Widmer-Schlumpf Eveline · Bundesrat · 2013-09-18
Widmer-Schlumpf Eveline · Bundesrat · Graubünden · 2013-09-18
Wortprotokoll
Sie haben jetzt vor wenigen Minuten entschieden, zur Ausbeutebesteuerung zu wechseln. Sie nehmen damit in Kauf, dass ungefähr 15 bis 22 Millionen Franken Mindereinnahmen resultieren werden.

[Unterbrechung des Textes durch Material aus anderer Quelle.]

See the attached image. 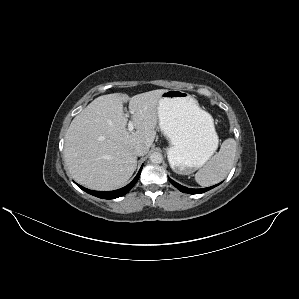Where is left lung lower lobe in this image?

Sie haben in der Kommission und jetzt auch hier betont, dass Sie immer stringent sein wollen. Sie haben in der Kommission dann gesagt, dass Sie als Gegengewicht bei der Besteuerung auf 32 Franken gehen, was, in Klammern gesagt, ja nicht mehr als recht ist, weil es nur die Teuerung der letzten Jahre ausgleicht. Sie waren aber immerhin dazu bereit. Mit dieser Erhöhung auf 32 Franken können Sie dann ungefähr die Ausbeutebesteuerung plus die zusätzlichen Ressourcen, die es braucht, um dieses unmögliche System umzusetzen, wettmachen. Wenn Sie auf die Erhöhung verzichten, dann werden Sie einfach diese Mindereinnahmen in der Kasse haben, das ist klar. Das heisst auch für die Kantone entsprechend weniger Mittel für die Prävention. Ich kann Ihnen sagen: Wenn Sie dann hingehen und beim übernächsten Artikel noch den landwirtschaftlichen steuerfreien Eigenbedarf weiter ausdehnen - ich hoffe es nicht, bin aber auch nicht sicher, ob Sie das nicht auch noch machen! -, sind wir bei einem Minus in der Grössenordnung von 30 Millionen Franken. Von einer ausgeglichenen Vorlage kann man dann schwerlich sprechen.
Ich hoffe, dass Sie wenigstens in diesem Punkt, bei der Erhöhung, konsequent sind und das wettmachen, was Sie bei der Ausbeutebesteuerung vorgespurt haben, und uns hier auch die Mittel geben, um diese neuen Aufgaben zu bewältigen.